— Passage —

--

An unidentified Psalmist says pretty much the same thing: “Of old you laid the foundation of the earth, and the heavens are the work of Your hands. They will perish, but You will remain; they will all wear out like a garment. You will change them like a robe, and they will pass away, but You are the same, and Your years have no end.” (Psalm 102:25-27) It’s worth noting that this entire Psalm is a poignant, terrifyingly accurate description of the Nazi Holocaust, its aftermath, and its legacy. The point here is that because Yahweh inhabits eternity, there is always hope for His people, no matter how bad things get. The chapter concludes: “The children of Your servants shall dwell secure; their offspring shall be established before You.” (Psalm 102:28) Against all odds, the world is about to discover how literally true those words are. The Messiah’s Millennial reign—centered in Zion—is practically upon us, no matter what you hear on the evening news. Remember what we learned a few paragraphs back: “The fool cannot understand this.”

--

— Records drawn from a collection —
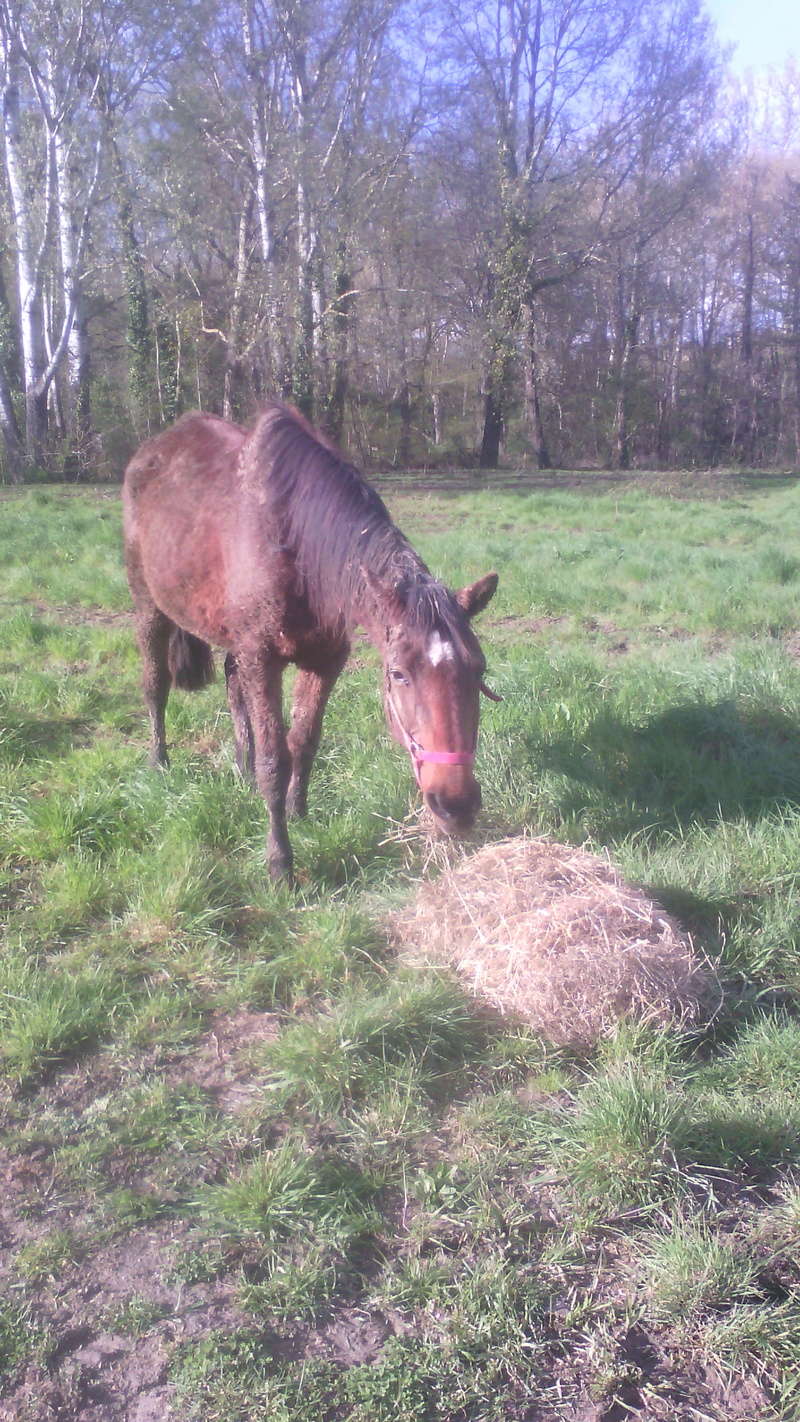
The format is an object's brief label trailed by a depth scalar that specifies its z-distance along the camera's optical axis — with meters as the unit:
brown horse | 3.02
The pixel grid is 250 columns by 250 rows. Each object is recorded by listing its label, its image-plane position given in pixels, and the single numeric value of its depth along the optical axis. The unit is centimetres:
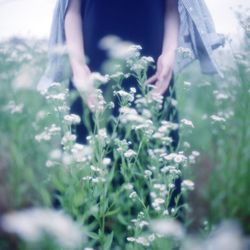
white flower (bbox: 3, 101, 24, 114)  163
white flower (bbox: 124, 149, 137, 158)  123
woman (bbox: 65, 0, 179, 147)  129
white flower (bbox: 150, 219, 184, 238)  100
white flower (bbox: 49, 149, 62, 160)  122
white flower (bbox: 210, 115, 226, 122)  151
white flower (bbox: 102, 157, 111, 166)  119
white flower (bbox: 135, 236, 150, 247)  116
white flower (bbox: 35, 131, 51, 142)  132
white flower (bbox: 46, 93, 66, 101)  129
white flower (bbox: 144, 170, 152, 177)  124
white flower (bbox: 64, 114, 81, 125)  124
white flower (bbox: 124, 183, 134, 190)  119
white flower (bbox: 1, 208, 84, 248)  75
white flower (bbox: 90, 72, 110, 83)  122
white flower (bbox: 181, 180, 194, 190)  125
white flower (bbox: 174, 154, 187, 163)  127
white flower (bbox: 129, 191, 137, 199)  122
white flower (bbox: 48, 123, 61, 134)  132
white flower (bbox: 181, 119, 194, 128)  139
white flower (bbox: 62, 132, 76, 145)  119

--

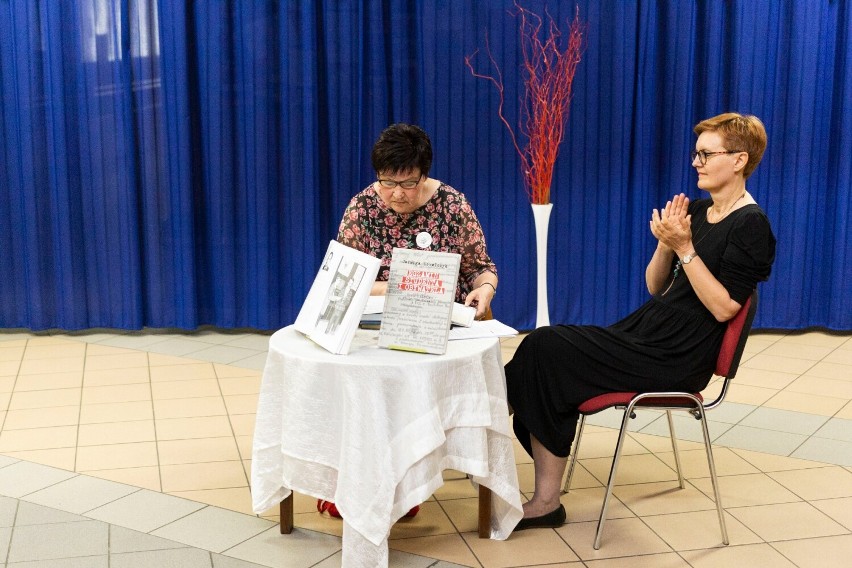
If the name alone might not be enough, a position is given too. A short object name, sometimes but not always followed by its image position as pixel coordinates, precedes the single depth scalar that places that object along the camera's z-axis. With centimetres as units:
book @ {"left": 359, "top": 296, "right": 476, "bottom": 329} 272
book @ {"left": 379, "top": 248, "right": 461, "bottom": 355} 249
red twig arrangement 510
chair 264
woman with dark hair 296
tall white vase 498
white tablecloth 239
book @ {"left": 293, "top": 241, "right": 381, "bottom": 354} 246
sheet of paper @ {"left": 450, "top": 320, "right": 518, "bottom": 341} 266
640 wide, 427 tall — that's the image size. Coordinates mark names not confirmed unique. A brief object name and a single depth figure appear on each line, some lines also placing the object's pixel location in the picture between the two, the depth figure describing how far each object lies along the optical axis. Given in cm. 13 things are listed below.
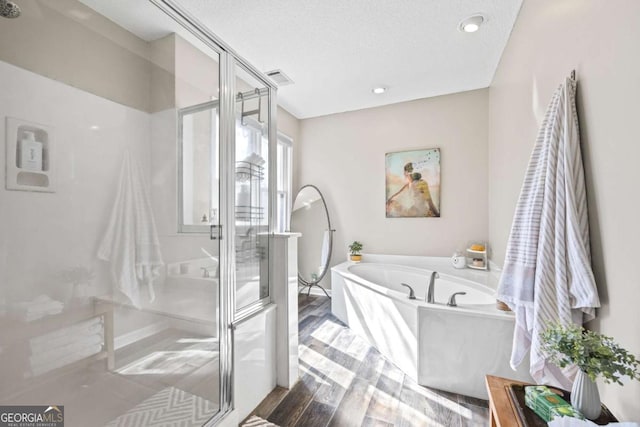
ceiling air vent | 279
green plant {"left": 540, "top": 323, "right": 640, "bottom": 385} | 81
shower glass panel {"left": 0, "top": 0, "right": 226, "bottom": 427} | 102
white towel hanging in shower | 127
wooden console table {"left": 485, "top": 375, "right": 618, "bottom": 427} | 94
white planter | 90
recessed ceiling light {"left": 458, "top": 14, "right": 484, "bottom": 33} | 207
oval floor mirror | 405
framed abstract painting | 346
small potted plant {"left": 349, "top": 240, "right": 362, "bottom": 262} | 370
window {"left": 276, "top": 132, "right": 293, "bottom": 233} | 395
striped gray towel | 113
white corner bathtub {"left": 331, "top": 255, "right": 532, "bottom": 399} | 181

--

— What the exercise asks —
Extend the commentary on Psalm 102, which precedes the listing, beginning after its final sentence.

— Answer area —
The eternal Kingdom is also in view in another anonymous Psalm: “Save us, O Yahweh our God, and gather us from among the nations, that we may give thanks to Your holy name and glory in Your praise.” About half of the world’s Jews (at least those who can be identified) live today in the land of Israel—they have been “gathered from among the nations” (thanks, ironically enough, to the genocidal intentions of Adolph Hitler and Josef Stalin). So the prayer of the Psalmist is well on its way toward being fulfilled. (Unfortunately, we have yet to see much of the requisite thanksgiving to His holy name—to this day, the Jews are extremely reluctant to utter the name of their God—Yahweh. But this too will change.) The only reason a three thousand year old prayer had a prayer of being answered, of course, is that the God to whom it was addressed is eternal. “Blessed be Yahweh, the God of Israel, from everlasting to everlasting!” (Psalm 106:47-48)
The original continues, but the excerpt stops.